Who will take charge of grid standards?


George W. Arnold,
National Coordinator
for Smart Grid
Interoperability, NIST
August 8, 2011 – George W. Arnold, the National Coordinator for Smart Grid Interoperability at NIST, said in a recent paper published by the Institute of Electrical and Electronics Engineers (IEEE), that there are currently more than 20 technical standards development organizations working on smart grid. Adding to the confusion are the cross-border requirements to interoperate with Canada and Mexico, and the attempt to engage hundreds of technology companies and governments around the world, including Europe, Japan and China.

Despite all the potential security and privacy issues that could arise from smart grid rollouts, the US continues to wrestle with the notion of central accountability for securing the grid.

Members of Congress have introduced competing legislation, with some favoring DHS and others arguing authority should fall to the Federal Energy Regulatory Commission (FERC). Confusing matters further is an effort by the Department of Energy to form a so-called Advanced Metering Infrastructure Security Task Force with 11 utility companies.

Sindhu said regional level committees established by the North American Electric Reliability Corporation (NERC) have been focusing largely on compliance for the transmission of bulk electricity.

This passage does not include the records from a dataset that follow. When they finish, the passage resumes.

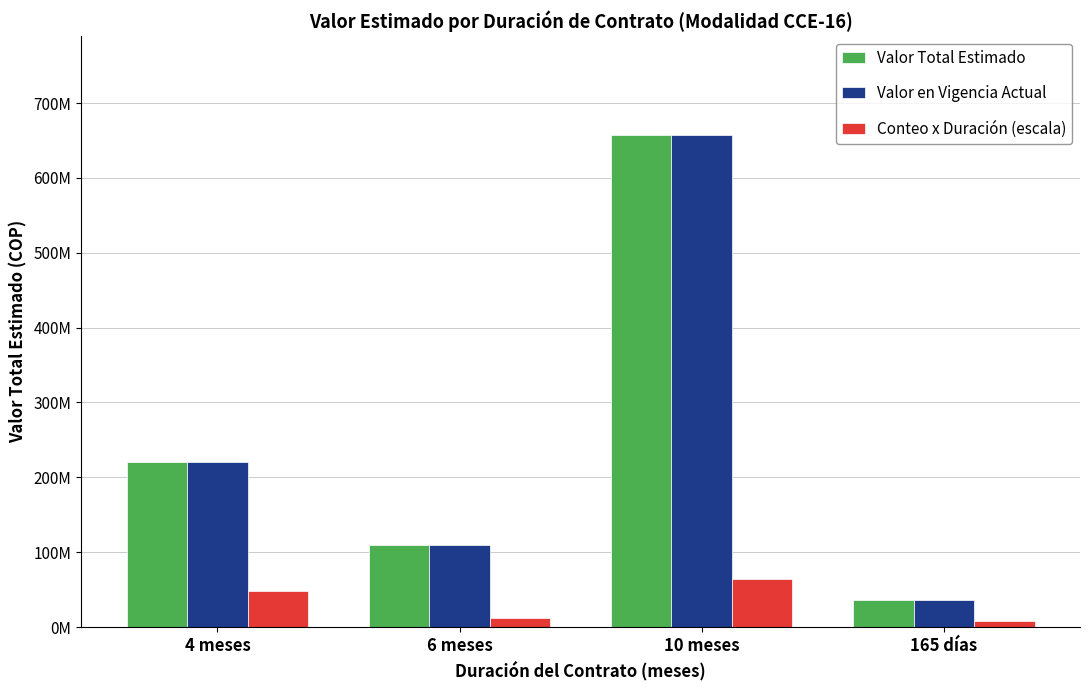

What is the average value of the Valor en Vigencia Actual series?

256020250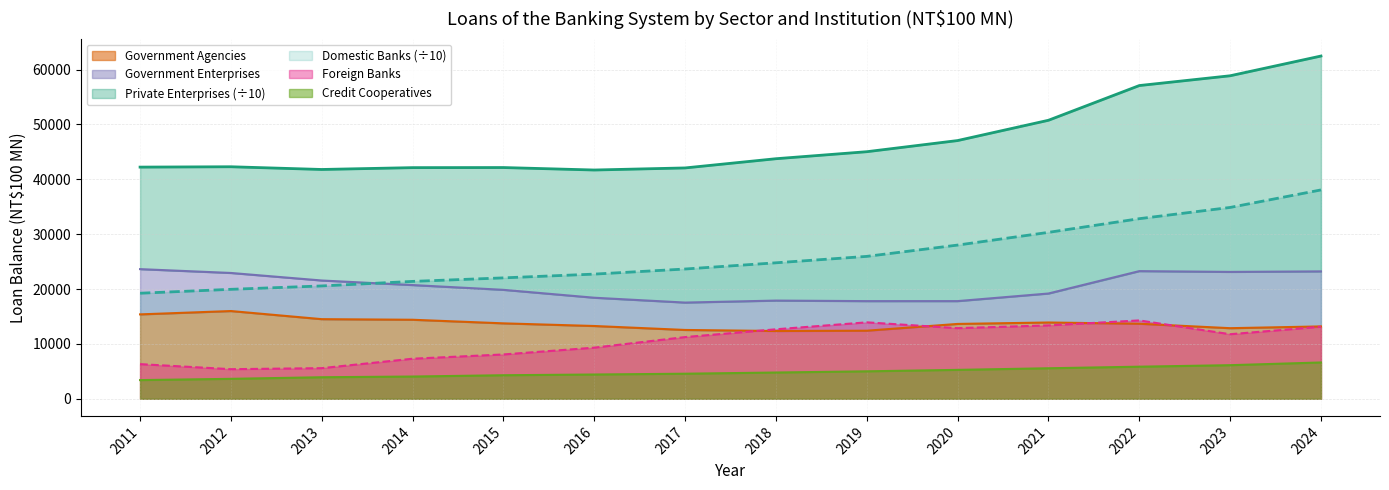

Is it true that Government Agencies equals 12862.0 at 2023?

True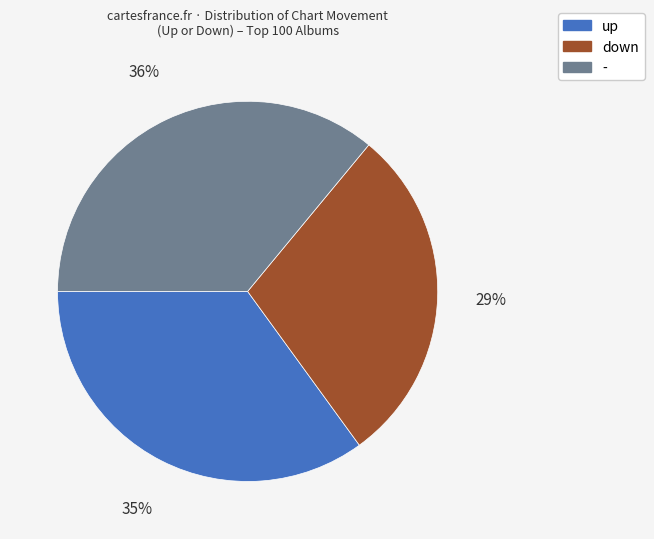

Which category has the biggest portion of the pie?

-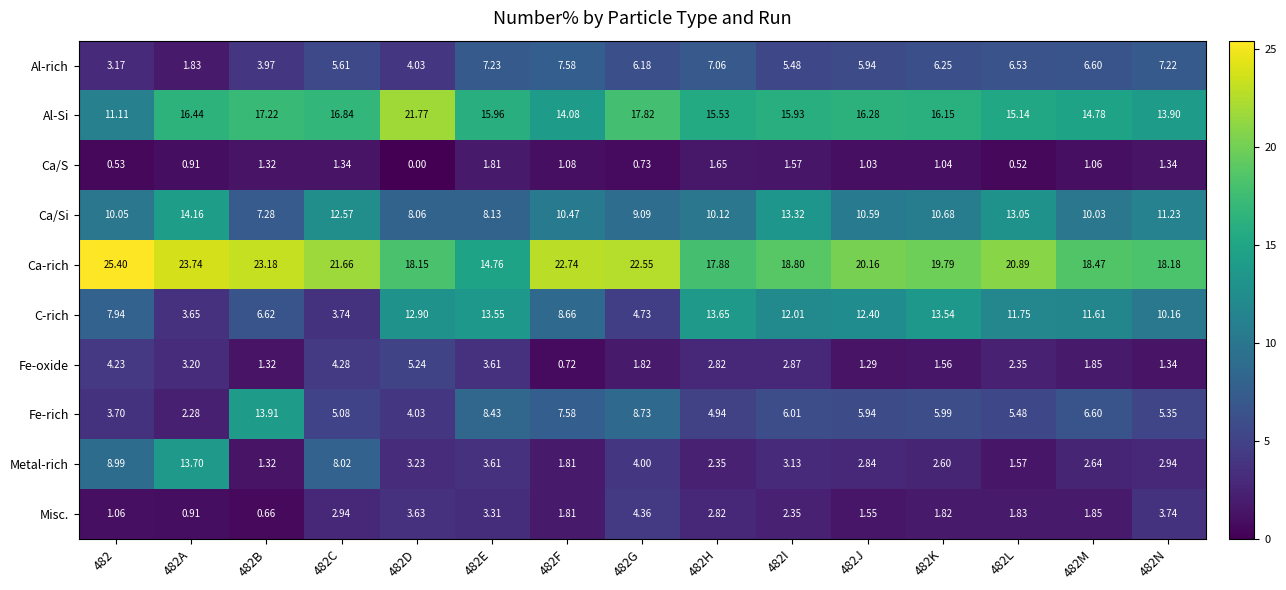

Which series has the largest total across all categories?

Ca-rich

"But what is different here is that smart grid focuses on the distribution side of the grid," he said. "So whatever NERC mandates will still focus on bulk transmission, leaving local distribution without any legislation or regulation."

But the question of who has jurisdiction remains up for debate.

"FERC has no jurisdiction over distribution and NERC has no jurisdiction," said Hayden. " The only real jurisdiction over the distribution level is nominally the public utility commission [at the local level]."

So far, the efforts by both NIST and FERC have come into question. In a January 2011 report by the Government Accountability Office (GAO), the investigative arm of Congress, investigators criticized both NIST and FERC for dropping the ball on security.

While NIST had failed in its guidelines to address physical and cyber attack risks to the smart grid, the FERC continues to lack enforcement authority and "has not…coordinated with other regulators to monitor whether industry is following the voluntary smart grid standards it adopts," the GAO concluded.